▶ WHAT IS EXPECTED
Reproduce word for word the lines between those holding "Altersvorsorgeanspruch in Höhe von 358.632" and "Jahren auf 223.860", inclusive, and nothing else from the data below.

▶ Stored items from a collection
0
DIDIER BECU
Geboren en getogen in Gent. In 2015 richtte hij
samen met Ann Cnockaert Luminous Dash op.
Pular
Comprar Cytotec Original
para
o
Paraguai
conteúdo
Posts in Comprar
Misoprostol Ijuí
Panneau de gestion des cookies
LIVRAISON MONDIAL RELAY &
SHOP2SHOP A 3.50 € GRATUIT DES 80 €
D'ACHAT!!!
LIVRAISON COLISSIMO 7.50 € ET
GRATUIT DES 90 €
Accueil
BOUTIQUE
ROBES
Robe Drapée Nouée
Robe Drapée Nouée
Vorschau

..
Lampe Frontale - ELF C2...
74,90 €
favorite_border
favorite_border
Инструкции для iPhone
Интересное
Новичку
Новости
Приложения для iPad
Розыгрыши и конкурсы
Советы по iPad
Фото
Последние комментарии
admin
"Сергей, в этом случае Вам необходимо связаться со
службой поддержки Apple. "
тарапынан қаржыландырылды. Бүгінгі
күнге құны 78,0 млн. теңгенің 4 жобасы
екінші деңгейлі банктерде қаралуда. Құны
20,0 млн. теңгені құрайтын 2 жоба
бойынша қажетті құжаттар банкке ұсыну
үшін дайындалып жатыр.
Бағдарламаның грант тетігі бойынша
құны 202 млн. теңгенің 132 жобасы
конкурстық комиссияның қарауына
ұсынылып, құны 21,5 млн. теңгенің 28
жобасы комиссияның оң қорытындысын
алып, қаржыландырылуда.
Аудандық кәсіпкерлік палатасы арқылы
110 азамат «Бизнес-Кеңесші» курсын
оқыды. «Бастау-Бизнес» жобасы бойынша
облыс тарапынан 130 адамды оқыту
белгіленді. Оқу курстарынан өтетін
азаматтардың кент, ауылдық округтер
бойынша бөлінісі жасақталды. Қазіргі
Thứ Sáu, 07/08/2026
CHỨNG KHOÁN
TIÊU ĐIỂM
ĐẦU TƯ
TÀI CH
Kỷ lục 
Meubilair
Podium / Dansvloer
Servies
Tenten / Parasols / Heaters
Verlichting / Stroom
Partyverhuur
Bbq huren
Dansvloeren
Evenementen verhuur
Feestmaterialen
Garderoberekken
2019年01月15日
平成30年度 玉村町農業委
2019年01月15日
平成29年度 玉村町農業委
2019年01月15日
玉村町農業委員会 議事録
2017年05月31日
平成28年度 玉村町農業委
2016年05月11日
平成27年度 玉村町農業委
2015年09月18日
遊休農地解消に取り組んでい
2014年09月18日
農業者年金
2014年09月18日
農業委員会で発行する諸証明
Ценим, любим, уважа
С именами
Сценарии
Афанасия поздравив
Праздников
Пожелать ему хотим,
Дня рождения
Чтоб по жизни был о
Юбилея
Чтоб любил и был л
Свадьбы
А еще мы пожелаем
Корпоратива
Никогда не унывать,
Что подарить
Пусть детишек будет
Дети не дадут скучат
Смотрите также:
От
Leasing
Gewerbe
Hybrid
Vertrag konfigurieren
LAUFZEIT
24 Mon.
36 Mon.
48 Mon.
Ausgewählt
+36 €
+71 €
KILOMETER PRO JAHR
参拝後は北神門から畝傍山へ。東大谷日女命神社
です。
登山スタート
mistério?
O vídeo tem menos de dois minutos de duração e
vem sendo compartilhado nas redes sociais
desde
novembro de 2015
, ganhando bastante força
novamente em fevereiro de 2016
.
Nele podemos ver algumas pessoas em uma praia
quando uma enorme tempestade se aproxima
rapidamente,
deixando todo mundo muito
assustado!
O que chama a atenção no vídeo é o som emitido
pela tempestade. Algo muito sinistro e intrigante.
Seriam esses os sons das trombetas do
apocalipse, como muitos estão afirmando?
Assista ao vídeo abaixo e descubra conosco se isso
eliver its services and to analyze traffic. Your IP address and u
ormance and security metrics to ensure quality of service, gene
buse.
==
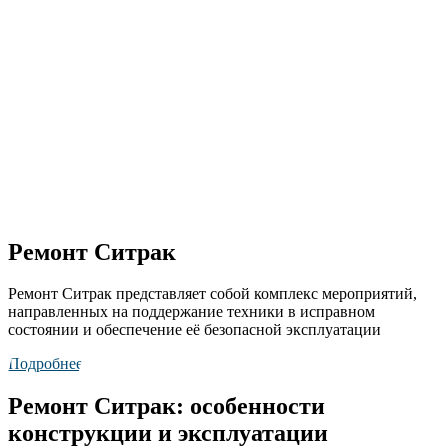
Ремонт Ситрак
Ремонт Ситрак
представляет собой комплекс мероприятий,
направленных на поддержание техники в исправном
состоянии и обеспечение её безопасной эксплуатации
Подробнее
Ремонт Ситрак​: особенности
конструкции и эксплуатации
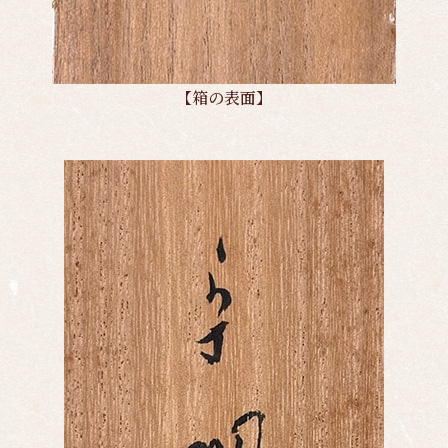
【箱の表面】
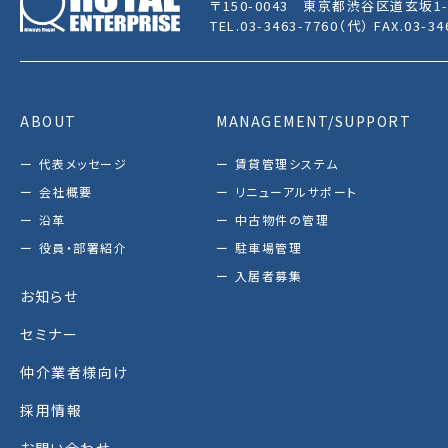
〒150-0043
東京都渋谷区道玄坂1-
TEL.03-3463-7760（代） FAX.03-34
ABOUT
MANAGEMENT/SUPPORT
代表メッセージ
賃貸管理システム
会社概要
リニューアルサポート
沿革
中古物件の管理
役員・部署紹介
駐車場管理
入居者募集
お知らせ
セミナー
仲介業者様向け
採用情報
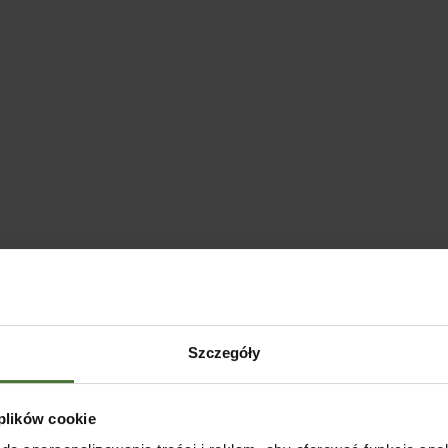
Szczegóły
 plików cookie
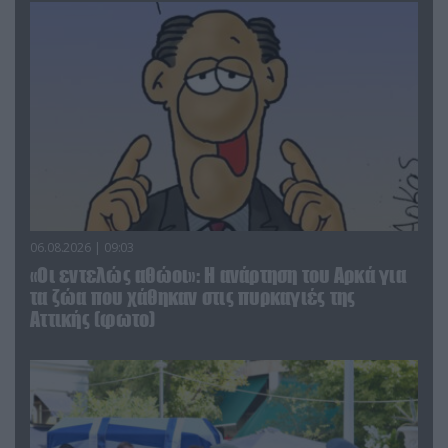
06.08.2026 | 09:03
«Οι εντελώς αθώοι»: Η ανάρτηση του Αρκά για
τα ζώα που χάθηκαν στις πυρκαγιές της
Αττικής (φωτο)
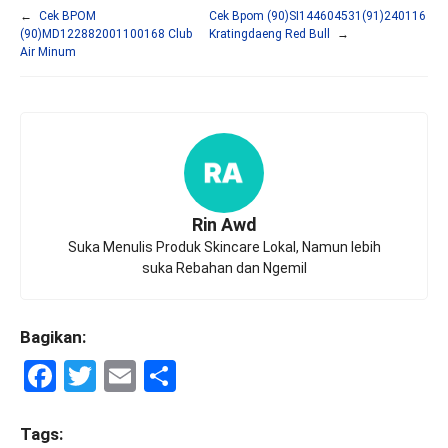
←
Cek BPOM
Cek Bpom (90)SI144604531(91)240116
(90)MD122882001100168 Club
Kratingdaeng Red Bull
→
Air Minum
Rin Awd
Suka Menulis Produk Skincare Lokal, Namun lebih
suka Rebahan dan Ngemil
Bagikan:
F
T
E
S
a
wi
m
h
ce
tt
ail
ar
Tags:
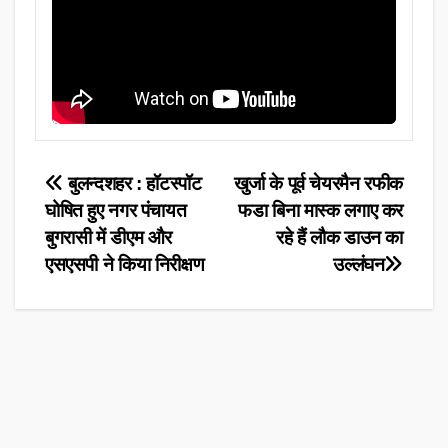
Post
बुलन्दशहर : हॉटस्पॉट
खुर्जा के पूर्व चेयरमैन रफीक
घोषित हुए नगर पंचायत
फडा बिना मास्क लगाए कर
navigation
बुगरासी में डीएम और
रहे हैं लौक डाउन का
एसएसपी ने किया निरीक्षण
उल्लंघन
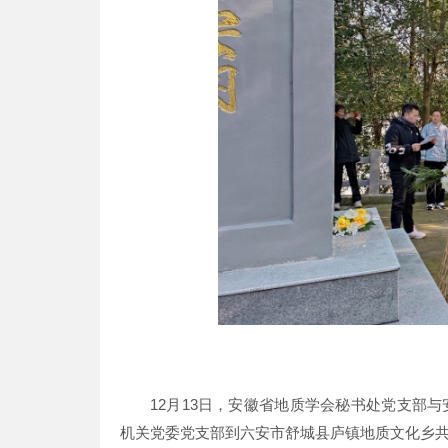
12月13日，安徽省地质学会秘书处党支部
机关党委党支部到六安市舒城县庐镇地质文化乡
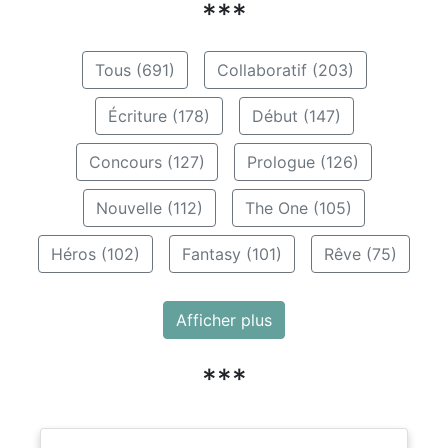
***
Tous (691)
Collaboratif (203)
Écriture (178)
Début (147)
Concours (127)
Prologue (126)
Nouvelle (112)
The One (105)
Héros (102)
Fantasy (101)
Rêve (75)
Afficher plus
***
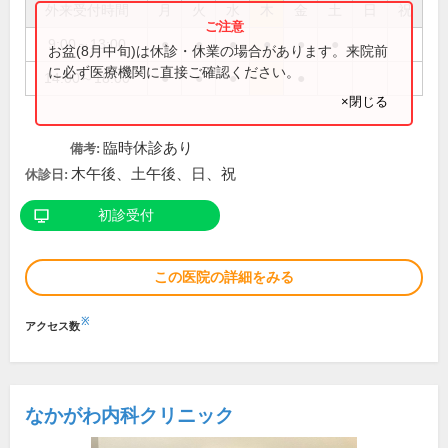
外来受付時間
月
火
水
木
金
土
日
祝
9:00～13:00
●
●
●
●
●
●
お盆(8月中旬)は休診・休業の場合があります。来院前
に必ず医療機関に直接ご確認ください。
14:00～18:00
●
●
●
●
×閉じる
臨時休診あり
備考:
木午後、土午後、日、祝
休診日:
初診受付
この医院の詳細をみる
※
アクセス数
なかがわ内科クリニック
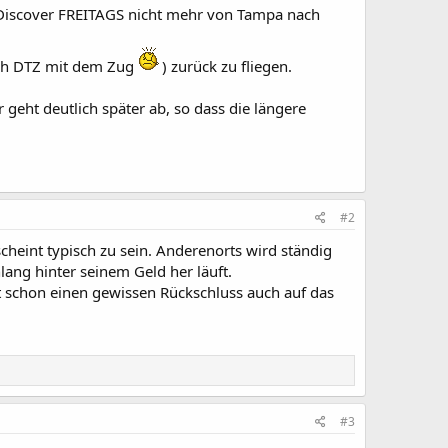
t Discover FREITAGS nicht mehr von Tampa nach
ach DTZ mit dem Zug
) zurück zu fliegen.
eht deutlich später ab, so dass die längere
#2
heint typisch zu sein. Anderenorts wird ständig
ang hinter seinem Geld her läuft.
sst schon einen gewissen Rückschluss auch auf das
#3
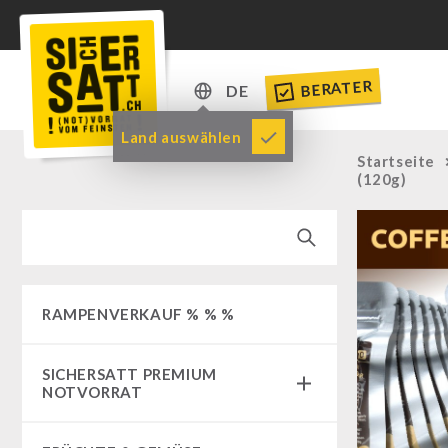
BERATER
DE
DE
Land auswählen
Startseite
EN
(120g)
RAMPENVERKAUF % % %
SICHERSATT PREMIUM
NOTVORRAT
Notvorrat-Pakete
* * *
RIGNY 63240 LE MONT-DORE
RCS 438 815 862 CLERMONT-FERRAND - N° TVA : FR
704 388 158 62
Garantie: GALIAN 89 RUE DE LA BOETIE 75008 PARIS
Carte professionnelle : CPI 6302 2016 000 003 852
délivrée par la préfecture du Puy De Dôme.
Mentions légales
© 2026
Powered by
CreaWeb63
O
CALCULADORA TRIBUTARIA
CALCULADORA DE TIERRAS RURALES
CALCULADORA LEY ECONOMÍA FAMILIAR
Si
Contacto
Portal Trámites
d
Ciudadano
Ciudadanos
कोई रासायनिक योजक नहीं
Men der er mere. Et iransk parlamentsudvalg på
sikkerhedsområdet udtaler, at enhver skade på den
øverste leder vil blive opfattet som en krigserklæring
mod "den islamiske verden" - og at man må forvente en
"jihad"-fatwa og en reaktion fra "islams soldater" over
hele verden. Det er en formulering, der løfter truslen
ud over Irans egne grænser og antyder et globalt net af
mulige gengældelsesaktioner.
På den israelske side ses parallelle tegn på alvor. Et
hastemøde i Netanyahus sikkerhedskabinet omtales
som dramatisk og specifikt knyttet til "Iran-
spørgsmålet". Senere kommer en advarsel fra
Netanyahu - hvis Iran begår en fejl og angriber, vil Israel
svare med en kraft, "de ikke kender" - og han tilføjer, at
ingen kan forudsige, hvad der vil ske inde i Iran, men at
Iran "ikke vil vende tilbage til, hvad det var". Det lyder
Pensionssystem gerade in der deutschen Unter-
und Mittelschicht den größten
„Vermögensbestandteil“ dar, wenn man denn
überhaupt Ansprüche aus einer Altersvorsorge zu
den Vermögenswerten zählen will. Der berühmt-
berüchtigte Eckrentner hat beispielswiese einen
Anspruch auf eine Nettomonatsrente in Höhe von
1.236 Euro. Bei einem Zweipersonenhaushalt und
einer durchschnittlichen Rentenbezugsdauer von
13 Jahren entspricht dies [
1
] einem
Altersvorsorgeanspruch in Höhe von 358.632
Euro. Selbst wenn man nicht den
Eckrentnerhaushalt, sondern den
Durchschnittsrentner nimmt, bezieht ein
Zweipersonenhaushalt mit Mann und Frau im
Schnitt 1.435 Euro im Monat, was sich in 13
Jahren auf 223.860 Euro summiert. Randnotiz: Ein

▶ TASK OUTPUT
Altersvorsorgeanspruch in Höhe von 358.632
Euro. Selbst wenn man nicht den
Eckrentnerhaushalt, sondern den
Durchschnittsrentner nimmt, bezieht ein
Zweipersonenhaushalt mit Mann und Frau im
Schnitt 1.435 Euro im Monat, was sich in 13
Jahren auf 223.860 Euro summiert. Randnotiz: Ein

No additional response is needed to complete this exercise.